El monólogo suele ser de una sinceridad terminante. No hay interlocutor con quien medirse. El diálogo suele ser de una cómplice sinceridad: en el mejor de los casos es tu palabra junto a la mia. Pero más allá del diálogo aparece ya el espectador y el testigo. La sinceridad se ha hecho imposible. Más allá del diálogo empieza la representación. Rafael Argullol

lunes, 18 de enero de 2010

Mas que amor, alevosía



Tomar la buseta frente a la Universidad en eso que llaman, las horas pico, es una hazaña digna de un poguero, que entre empujones y codazos se abre espacio dentro de los ochenta centímetros, de eso que llaman corredor. Ubicado al fondo y de milagro sentado en una de las sillas, sin ganas de ver ni de detallarme en las personas que suben y bajan de ella, saco un libro y me pongo a leer.


Sumido en la lectura de "Esperando a los bárbaros" de J.M. Coetzee, me pierdo entre frenadas y arranconazos de estos perversos choferes de servicio público, que dicen llamarse conductores. La historia analiza los paralelos entre los soldados de un puesto fronterizo y la enfermiza relación de ellos, autocalificados civilizados, con los milenarios moradores del lugar; mal llamados bárbaros.
La novela gira en torno a un personaje mayor y a sus vínculos con las comunidades negras y segregadas del lugar.
Sumergido en la lectura y en mis pensamientos, un sutil roce de una pierna en mi brazo me sobresalta y hace que de reojo observe unas piernas metidas en una sugestiva minifalda blanca. Continuando el recorrido con mi mirada, observo un vientre que termina en unos pequeños e insinuados senos, que llevan al rostro de una hermosa mujer afrodescendiente.
Esa palabra que al igual que tolerancia me parecen racistas, asquerosas y más viniendo de personas como nosotros, autocalificados de “eurodescendientes”.
Esta precisa reina de ébano elevó mi libido de una manera inusitada a la enésima potencia e imaginé mi mano entre ese diminuto pedazo de tela, acariciando su vagina y luego besando esos minúsculos senos.

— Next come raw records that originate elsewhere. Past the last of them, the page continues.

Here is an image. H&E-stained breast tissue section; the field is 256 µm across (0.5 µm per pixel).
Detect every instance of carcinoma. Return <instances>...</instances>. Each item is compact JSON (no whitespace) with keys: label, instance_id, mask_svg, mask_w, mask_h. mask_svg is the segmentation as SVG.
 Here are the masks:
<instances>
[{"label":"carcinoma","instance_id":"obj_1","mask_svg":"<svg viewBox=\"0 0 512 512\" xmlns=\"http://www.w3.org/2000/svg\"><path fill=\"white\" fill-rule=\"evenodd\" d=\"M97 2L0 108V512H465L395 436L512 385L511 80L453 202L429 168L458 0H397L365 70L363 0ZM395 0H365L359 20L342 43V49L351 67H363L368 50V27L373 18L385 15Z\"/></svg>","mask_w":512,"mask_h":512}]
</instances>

Pero una sonrisa suya al rozarme nuevamente me permitió romper el hielo, ofreciéndole la silla para que se sentara. Ella en gratitud ofreció llevarme el morral y este fue el paso para comenzar un diálogo con frases y preguntas cargadas de cursilerías.
-¿Qué haces?-
-¿Dónde vives?-
-¿Qué tipo de música te gusta?-
-¿Quieres tomar algo?
Y entre sonrisas y complicidades nos bajamos en la esquina del edificio de apartamentos donde vivo, entramos ante la mirada escrutadora de los porteros. Ya en el ascensor me acerco le pongo una mano sobre su cadera y la beso, ella responde colocando sus brazos sobre mis hombros y metiendo su lengua en mi boca. Subo mi mano y sobre la tela toco su panti, ella gime, se estremece y abre sus piernas. Con los dedos corro la diminuta tanga y siento en las yemas sus humedecidos labios, con un movimiento de su mano izquierda sobre la mía hace que penetren la húmeda y caliente caverna mientras me muerde suavemente los labios.

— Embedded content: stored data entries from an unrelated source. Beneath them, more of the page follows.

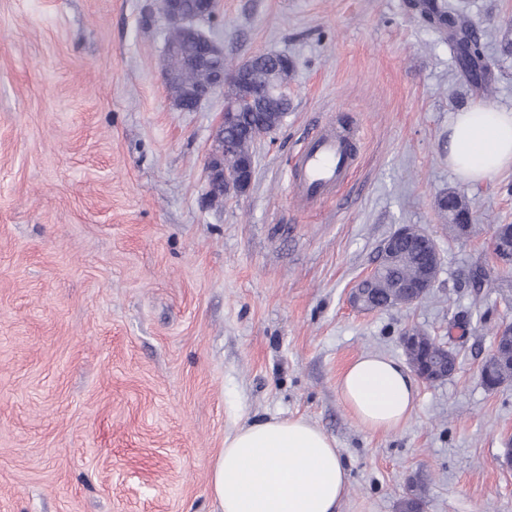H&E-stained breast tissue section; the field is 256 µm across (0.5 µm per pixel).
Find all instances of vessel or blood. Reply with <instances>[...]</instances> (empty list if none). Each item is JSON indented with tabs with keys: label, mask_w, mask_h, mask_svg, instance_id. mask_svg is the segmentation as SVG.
Masks as SVG:
<instances>
[{
	"label": "vessel or blood",
	"mask_w": 512,
	"mask_h": 512,
	"mask_svg": "<svg viewBox=\"0 0 512 512\" xmlns=\"http://www.w3.org/2000/svg\"><path fill=\"white\" fill-rule=\"evenodd\" d=\"M359 139V129L325 123L294 156V195L306 203L336 196L356 168Z\"/></svg>",
	"instance_id": "b4317fda"
}]
</instances>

Con la respiración entrecortada, dice,
-¡Espera! No hemos marcado el piso para el que vamos-.
Me apresuro a hacerlo e intento disimular mi erección acomodando mi pene dentro del bóxer. Mientras subimos ella besa mi cuello y yo acaricio sus nalgas, apretándola contra mí cuerpo, pero temiendo que al abrir el ascensor nos encuentre algún vecino.

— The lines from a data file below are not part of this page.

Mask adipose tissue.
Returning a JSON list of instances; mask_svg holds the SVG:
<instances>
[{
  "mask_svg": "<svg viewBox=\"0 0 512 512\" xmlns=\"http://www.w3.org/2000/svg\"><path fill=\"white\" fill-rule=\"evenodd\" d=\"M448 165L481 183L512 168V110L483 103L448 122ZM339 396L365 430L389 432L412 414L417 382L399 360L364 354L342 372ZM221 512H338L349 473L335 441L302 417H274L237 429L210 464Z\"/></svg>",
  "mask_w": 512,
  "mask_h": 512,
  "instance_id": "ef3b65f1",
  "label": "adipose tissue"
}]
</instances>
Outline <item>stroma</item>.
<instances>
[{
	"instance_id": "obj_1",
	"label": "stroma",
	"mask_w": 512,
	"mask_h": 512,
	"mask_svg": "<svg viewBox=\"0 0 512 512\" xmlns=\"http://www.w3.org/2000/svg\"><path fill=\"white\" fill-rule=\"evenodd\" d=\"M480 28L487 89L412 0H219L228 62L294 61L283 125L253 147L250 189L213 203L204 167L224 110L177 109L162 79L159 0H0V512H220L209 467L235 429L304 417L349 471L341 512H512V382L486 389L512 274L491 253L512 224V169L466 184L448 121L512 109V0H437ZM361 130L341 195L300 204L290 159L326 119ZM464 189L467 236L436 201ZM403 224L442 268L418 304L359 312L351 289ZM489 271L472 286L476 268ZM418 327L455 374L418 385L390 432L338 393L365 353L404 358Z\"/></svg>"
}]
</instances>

En el piso del apartamento, acelerado abro la puerta y entramos afanados.
De una patada cierro la puerta y simultáneamente deslizo su bolso y lo dejo caer al piso. Tiro mi morral sobre una silla de la sala y con la otra mano intento subirle la minifalda. Ella me detiene y se la sube, se voltea poniendo sus nalgas contra mi vientre y meciéndose busca el bulto que se ha formado en mi pantalón, beso su cuello y con mis manos acaricio sus pezones.
Ella con maestría suelta mi correa y baja la cremallera del jean para que caiga y su mano se posa en lo que acaba de sentir entre sus nalgas.
Apresurado bajo su panti e introduzco mis dedos en su entrepierna, ella se voltea y toma mi pene en sus manos y lo pone contra su vagina y comienza a menearse, acelera con cada embestida..., de repente y de manera brusca frena y por instinto alcanzo a colocar las manos en la silla de adelante, para no salir por encima del pasajero que está en ella.
Alguien grita: ¡Dele despacio!
Yo desconcertado, tomo el morral que tengo en las piernas, el libro cae y me doy cuenta que me he pasado varias cuadras de mi paradero y las piernas con minifalda ya no están junto a mi hombro.